Все выходили из забоя, и кто-то один просто брал масляный фонарь и шел внутрь, к тому месту, где вышел метан. Чтобы он не сгорел, его полностью оборачивали в тряпье: все тело, кисти рук, лицо, на него надевали огромную шубу, или даже не одну, и обливали сверху водой. Вот такой вот человечек, обернутый в несколько шуб, мокрый с ног до головы, брал горящий фонарь и шел внутрь шахты. Ему тяжело было шагать. Ему тяжело было дышать. Ему тяжело было нести фонарь. Ему тяжело было ориентироваться, ведь ему надо было со слов других шахтеров найти то место, где произошел выброс.
Несмотря на все эти меры предосторожности, в пятидесяти процентах случаев шахтер погибал.

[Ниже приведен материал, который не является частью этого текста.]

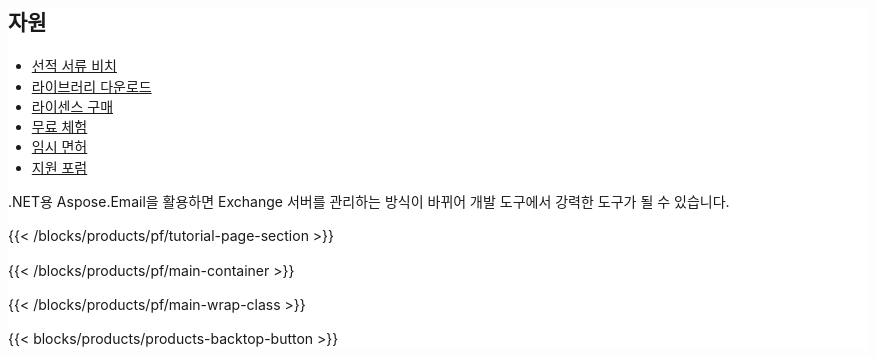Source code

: ## 자원
- [선적 서류 비치](https://reference.aspose.com/email/net/)
- [라이브러리 다운로드](https://releases.aspose.com/email/net/)
- [라이센스 구매](https://purchase.aspose.com/buy)
- [무료 체험](https://releases.aspose.com/email/net/)
- [임시 면허](https://purchase.aspose.com/temporary-license/)
- [지원 포럼](https://forum.aspose.com/c/email/10)

.NET용 Aspose.Email을 활용하면 Exchange 서버를 관리하는 방식이 바뀌어 개발 도구에서 강력한 도구가 될 수 있습니다.

{{< /blocks/products/pf/tutorial-page-section >}}

{{< /blocks/products/pf/main-container >}}

{{< /blocks/products/pf/main-wrap-class >}}

{{< blocks/products/products-backtop-button >}}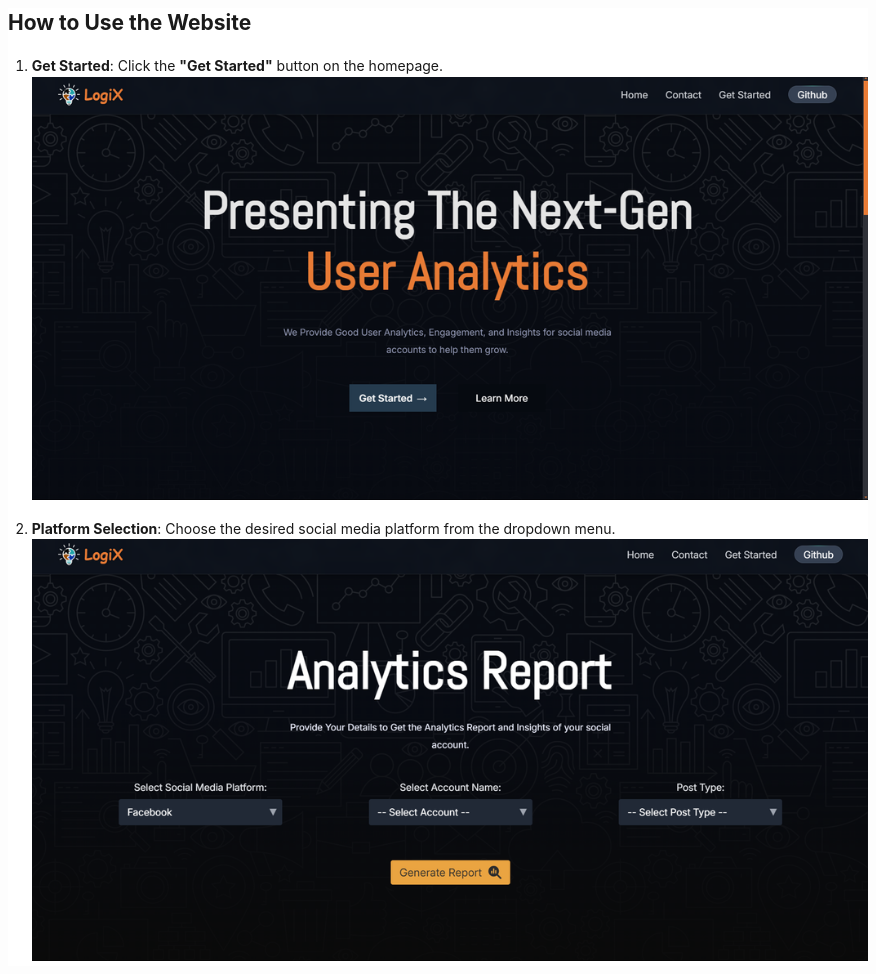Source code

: 
## **How to Use the Website**

1. **Get Started**: Click the **"Get Started"** button on the homepage.  
   ![Step 1](./FrontEnd/src/assets/demo/step1.png)

2. **Platform Selection**: Choose the desired social media platform from the dropdown menu.  
   ![Step 2](./FrontEnd/src/assets/demo/step2.png)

И оставался в шахте навсегда.
Его называли «Шубин», из-за всех этих шуб, надетых на него.
Мы должны помнить, что первые шахтеры были героями, сложившими свои жизни за наше с вами право жить в этом аду.
Шприц сегодня стал яблоком познания добра и зла.
Слишком много раз я видел в глазах у наркоманов блеск, который назвал бы божественным, если бы был религиозен. Слишком много раз я сталкивался с тем, что люди, один раз откусившие это яблоко, не могли общаться с теми, кто его не ел.
Девушка, протягивающая шприц юноше, – это современные Адам и Ева. Они отведают запретный плод.
И попадут из Рая на Землю.
Я отвлекаю стволового, пока Саня быстренько прошмыгивает у него за спиной. Я говорю стволовому: «Ты смотрел последнюю игру?» – «Да, мне тоже понравился пас Воробея» – «Нет, по-моему, этот тренер долго тут не продержится». В это время Саня входит в клеть и прячет в глубине, среди чьих-то ног, сумку для электроинструмента.
В сумке для электроинструмента у Сани лежит футбольный мяч.
Я вхожу в клеть, начинаю говорить о чем-то с ребятами, о чем-то бытовом, совсем неважном и незаметно посматриваю на стволового – заметил ли он наш маневр и удастся ли нам увести мяч за линию – под землю.
Пауза.
Отмашка.
Клеть снимают с кулаков. В этот момент катушка дергается, и трос растягивается, опуская клеть на полтора метра. Мы замираем, с головами, едва торчащими над поверхностью земли, и всем остальным телом, уже скрывшимся в темноте. Я рассматриваю стволовых, в спешке бегающих от одного механизма к другому и орущих друг на друга матом. Я смотрю на очередь, ждущую подъема из забоя следующей клети, чтобы спуститься вслед за нами в темноту. Я смотрю вдаль, смотрю на серое поле, посреди которого возвышаются терриконы шахт и торчат газовые трубы.